> [Brano del documento]:
○ ○ ○

Daniele ha subito questo incidente nel pieno dell’adolescenza, e le sue conseguenze ne hanno condizionato tutta la gioventù.
Il percorso di recupero è stato molto lungo e complicato, passando attraverso numerosi interventi chirurgici e ricoveri ospedalieri.
Una situazione che ha segnato profondamente la sua psiche.
Daniele si è spesso sentito solo, isolato e non compreso. Nonostante il costante supporto della famiglia non è mai riuscito a superare davvero quel trauma.
Tutto cambia quando una sera, per caso, durante un periodo particolarmente duro, vede in televisione il film Il Cammino di Santiago: decide di vivere anche lui l’esperienza di quel percorso, una scelta che cambierà la sua esistenza.
Per capire come quell’esperienza ha cambiato la sua vita, abbiamo fatto a Daniele alcune domande.

○ ○ ○

(Dati estratti da una raccolta)

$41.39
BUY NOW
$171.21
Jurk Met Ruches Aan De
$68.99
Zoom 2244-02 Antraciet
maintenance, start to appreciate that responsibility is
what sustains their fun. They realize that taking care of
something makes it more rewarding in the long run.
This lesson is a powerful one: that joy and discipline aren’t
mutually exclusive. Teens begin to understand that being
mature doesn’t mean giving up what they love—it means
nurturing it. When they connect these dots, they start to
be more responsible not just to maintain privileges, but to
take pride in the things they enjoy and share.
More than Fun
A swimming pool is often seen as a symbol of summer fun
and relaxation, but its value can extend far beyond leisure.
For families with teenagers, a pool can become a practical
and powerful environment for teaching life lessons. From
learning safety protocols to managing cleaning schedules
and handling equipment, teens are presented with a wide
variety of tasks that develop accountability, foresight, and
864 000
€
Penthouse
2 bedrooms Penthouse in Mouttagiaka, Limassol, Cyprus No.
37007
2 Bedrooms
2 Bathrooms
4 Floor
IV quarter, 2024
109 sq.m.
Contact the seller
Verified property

○ ○ ○

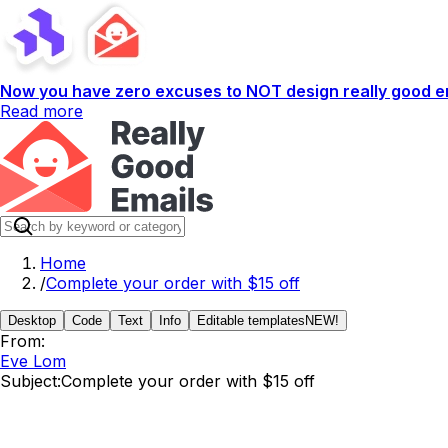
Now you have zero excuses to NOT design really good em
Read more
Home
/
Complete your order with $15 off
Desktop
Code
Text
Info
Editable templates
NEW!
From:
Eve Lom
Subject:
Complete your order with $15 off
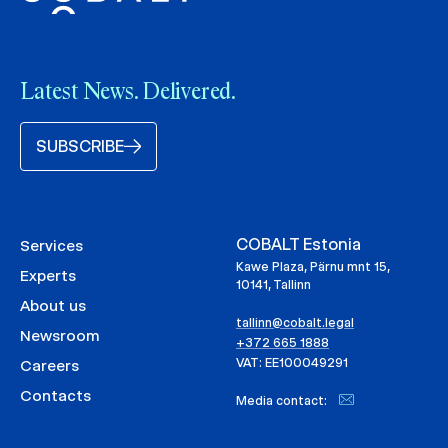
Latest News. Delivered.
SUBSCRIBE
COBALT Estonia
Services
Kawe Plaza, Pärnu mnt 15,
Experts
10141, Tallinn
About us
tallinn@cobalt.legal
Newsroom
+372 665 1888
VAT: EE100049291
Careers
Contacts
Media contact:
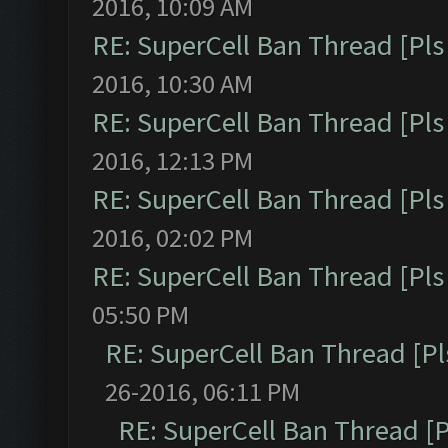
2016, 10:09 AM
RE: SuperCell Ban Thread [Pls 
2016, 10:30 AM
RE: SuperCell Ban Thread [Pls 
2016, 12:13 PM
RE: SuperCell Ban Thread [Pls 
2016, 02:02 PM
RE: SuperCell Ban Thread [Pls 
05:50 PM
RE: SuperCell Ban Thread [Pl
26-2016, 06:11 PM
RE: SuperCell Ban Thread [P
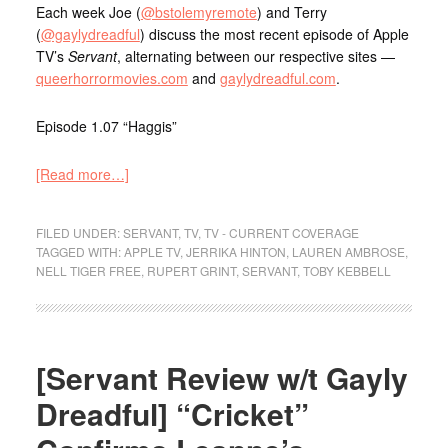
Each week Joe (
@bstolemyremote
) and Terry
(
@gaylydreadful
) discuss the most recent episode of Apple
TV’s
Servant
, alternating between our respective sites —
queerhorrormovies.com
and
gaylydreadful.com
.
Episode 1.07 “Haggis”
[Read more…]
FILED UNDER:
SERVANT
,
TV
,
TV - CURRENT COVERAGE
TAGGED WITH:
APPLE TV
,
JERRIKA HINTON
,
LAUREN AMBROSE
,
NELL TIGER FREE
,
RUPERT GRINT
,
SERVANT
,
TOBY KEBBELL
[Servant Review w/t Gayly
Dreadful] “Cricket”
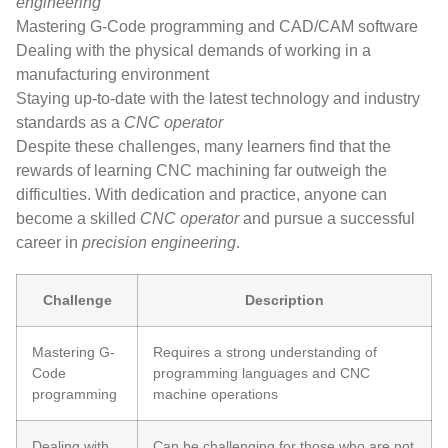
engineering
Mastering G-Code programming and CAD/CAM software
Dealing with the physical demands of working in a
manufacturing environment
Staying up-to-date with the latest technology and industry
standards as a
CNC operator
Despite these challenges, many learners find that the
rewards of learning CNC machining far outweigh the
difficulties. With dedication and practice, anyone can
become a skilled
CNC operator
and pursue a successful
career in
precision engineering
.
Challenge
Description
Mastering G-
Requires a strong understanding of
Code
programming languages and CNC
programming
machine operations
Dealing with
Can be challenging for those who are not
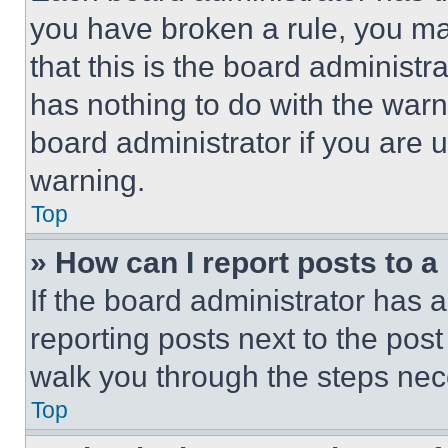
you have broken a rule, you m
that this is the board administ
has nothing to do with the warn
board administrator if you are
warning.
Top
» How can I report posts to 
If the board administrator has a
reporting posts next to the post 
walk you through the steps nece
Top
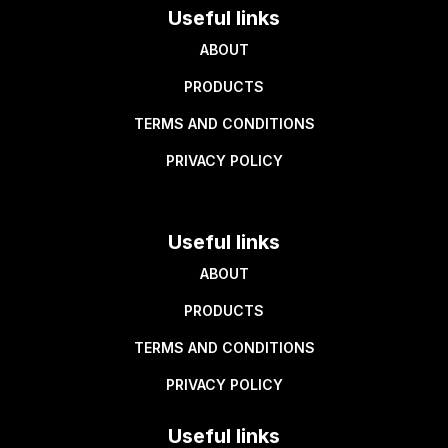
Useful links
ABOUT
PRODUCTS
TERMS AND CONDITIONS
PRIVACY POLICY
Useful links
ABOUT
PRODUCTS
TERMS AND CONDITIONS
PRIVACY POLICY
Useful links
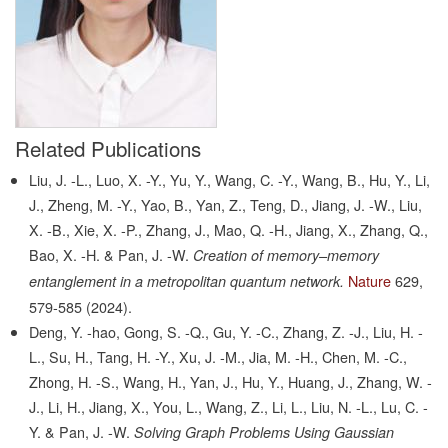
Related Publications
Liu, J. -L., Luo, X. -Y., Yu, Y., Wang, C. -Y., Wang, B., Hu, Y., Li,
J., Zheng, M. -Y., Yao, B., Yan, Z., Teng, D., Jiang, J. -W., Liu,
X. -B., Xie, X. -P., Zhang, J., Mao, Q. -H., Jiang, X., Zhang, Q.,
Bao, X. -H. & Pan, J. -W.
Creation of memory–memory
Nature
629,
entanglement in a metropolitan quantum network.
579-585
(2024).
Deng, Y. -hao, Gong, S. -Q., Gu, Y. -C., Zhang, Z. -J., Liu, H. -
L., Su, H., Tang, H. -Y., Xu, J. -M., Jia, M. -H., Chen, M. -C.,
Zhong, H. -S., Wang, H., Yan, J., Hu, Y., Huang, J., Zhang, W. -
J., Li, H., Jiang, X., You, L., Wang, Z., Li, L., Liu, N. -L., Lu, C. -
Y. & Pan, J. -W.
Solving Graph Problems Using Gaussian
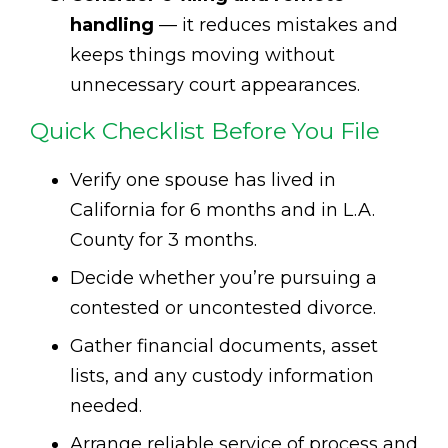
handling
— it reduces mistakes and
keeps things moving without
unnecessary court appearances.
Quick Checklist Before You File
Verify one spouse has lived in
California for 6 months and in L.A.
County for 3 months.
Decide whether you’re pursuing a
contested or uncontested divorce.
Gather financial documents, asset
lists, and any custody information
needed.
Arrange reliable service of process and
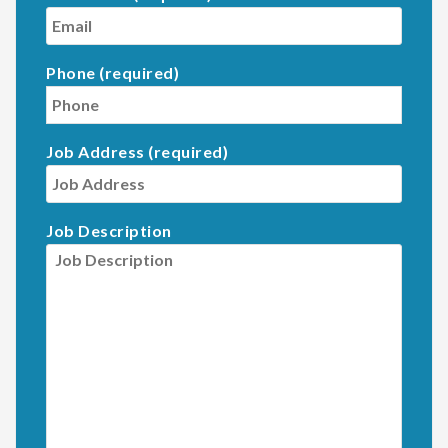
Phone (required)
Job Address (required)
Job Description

○ ○ ○

> [Da fare]:
• 1. Indica se ciascuna affermazione concorda con il brano su Daniele, rispondendo sì o no e citando le parole del brano che lo dimostrano: (a) Daniele ha subito l'incidente da adulto; (b) il film visto in televisione era Il Cammino di Santiago; (c) grazie al sostegno della famiglia Daniele ha superato del tutto il trauma.
• 2. Prosegui il brano su Daniele a partire dall'ultima frase riportata.

> [Risposte]:
• 1.
(a) No: «nel pieno dell’adolescenza».
(b) Sì: «vede in televisione il film Il Cammino di Santiago».
(c) No: «non è mai riuscito a superare davvero quel trauma».

• 2.
_ La tua passione per il trekking e i cammini di lunga percorrenza è abbastanza recente, ci racconti com’è nata?
Tutto ha inizio all’età di 30 anni nel 2020. Ho passato gli anni precedenti della mia vita vittima di forti ripercussioni, insoddisfazione generale e una forte demotivazione personale causate da un grave incidente stradale in motorino avvenuto all’età di 15 anni.
Un episodio che mi ha limitato parecchi anni nell’agire umano e che sembrava non darmi tregua e non lasciare più spazio per altro.
L’incidente mi ha privato della totale mobilità della mano e ha limitato la gestione dei movimenti del braccio e della spalla sinistri.
Un giorno, proprio mentre attraversavo un forte periodo di crisi personale, ho visto casualmente in televisione un film che mi ha ispirato e spinto a partire per la prima volta con l’intento di ricercare quelle parti di me che avevo lasciato indietro nel tempo o dimenticato lungo la ”strada”.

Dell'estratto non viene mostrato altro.